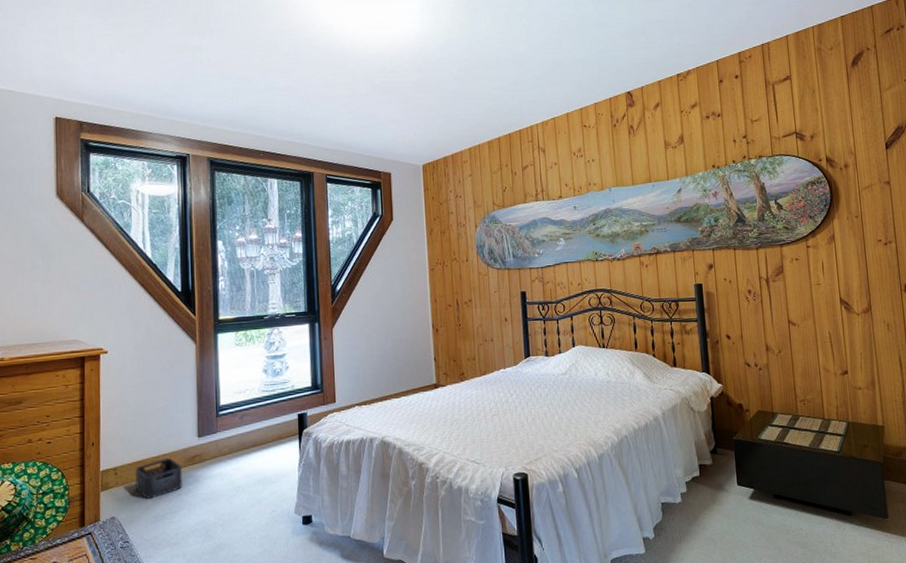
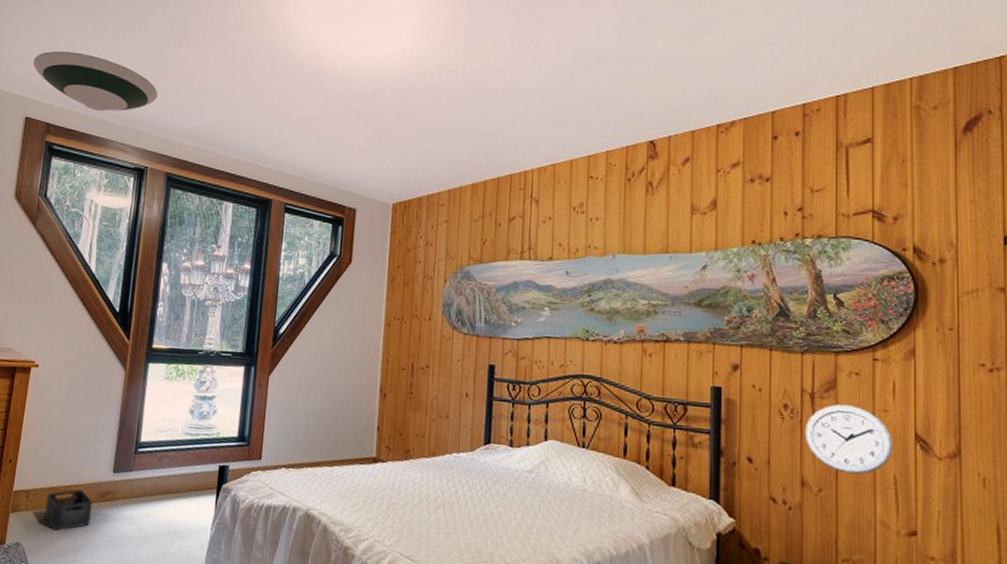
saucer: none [55,50,189,105] -> present [33,51,158,111]
wall clock: none [764,284,827,336] -> present [804,404,893,475]

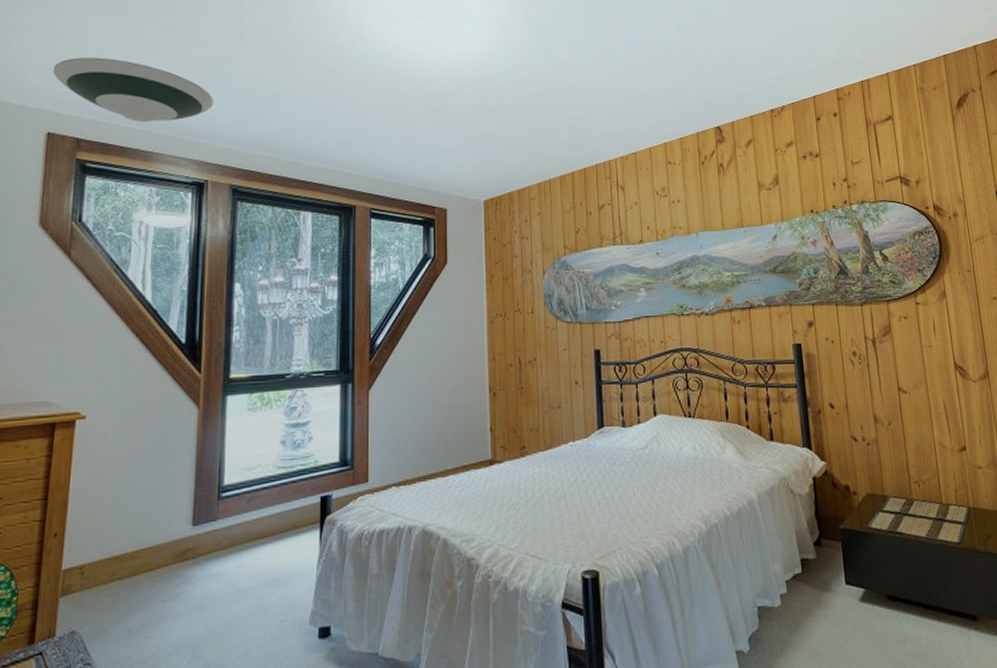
storage bin: present [44,489,94,531] -> none [105,553,170,607]
wall clock: present [804,404,893,475] -> none [871,345,940,406]

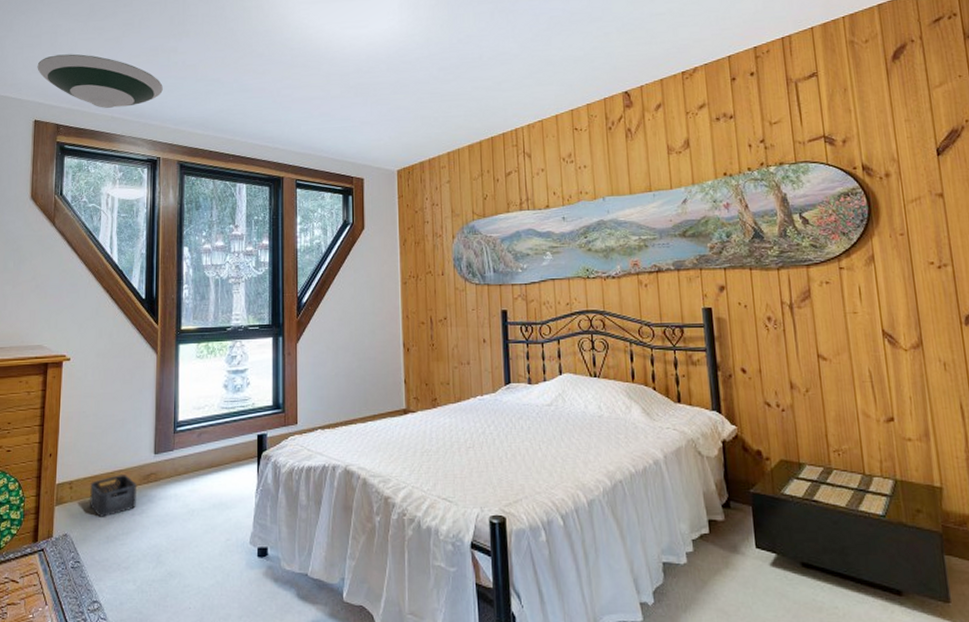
storage bin: none [105,553,170,607] -> present [89,475,138,517]

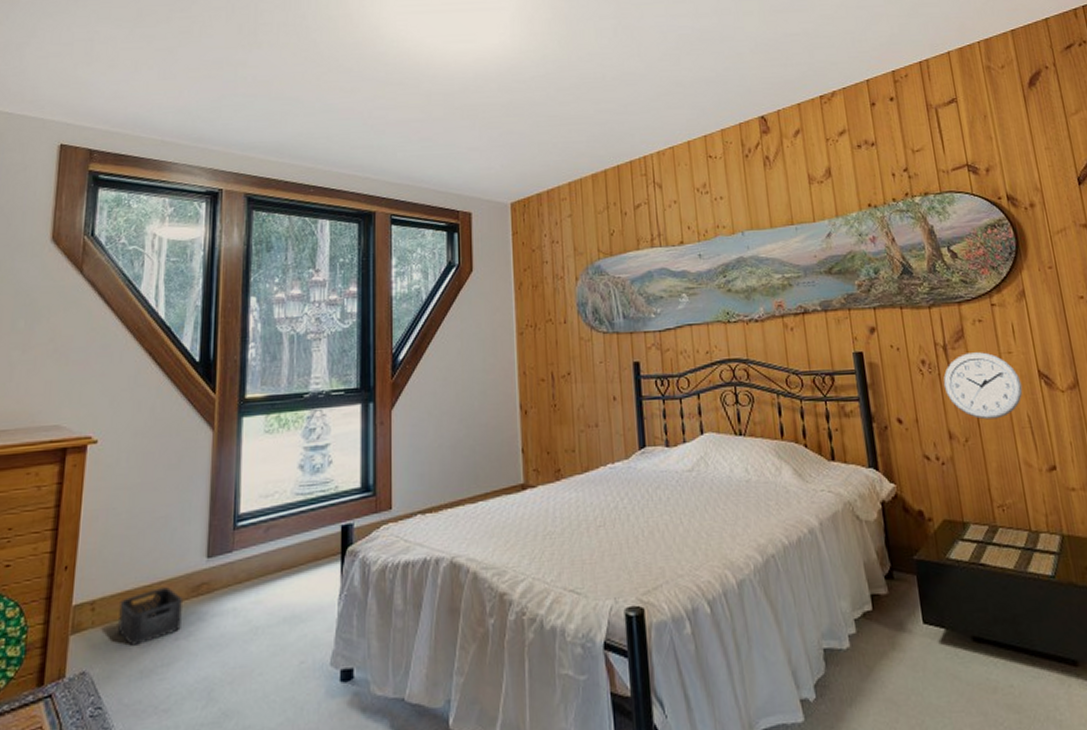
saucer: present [37,54,163,108] -> none [66,65,228,131]
wall clock: none [787,311,866,373] -> present [943,352,1023,420]

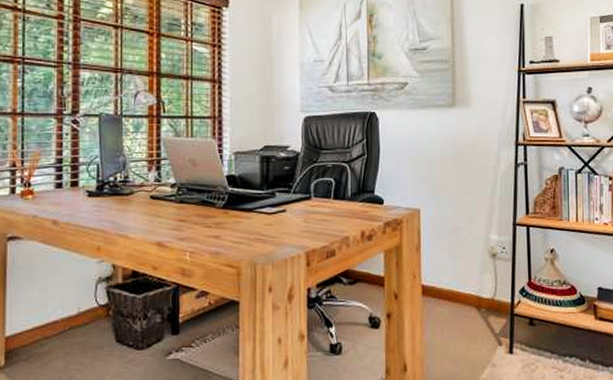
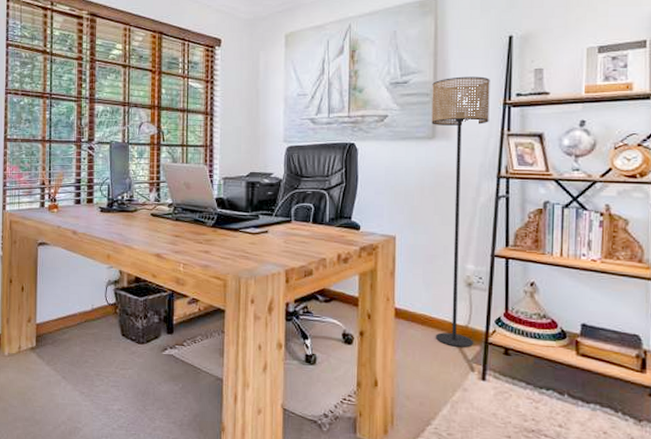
floor lamp: none [450,43,506,321] -> present [431,76,490,348]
────────
• What is being asked: Using the listing, filter for "saucer" and return the matching lines.

• Answer section:
saucer: none [55,50,189,105] -> present [33,51,158,111]
saucer: present [37,54,163,108] -> none [66,65,228,131]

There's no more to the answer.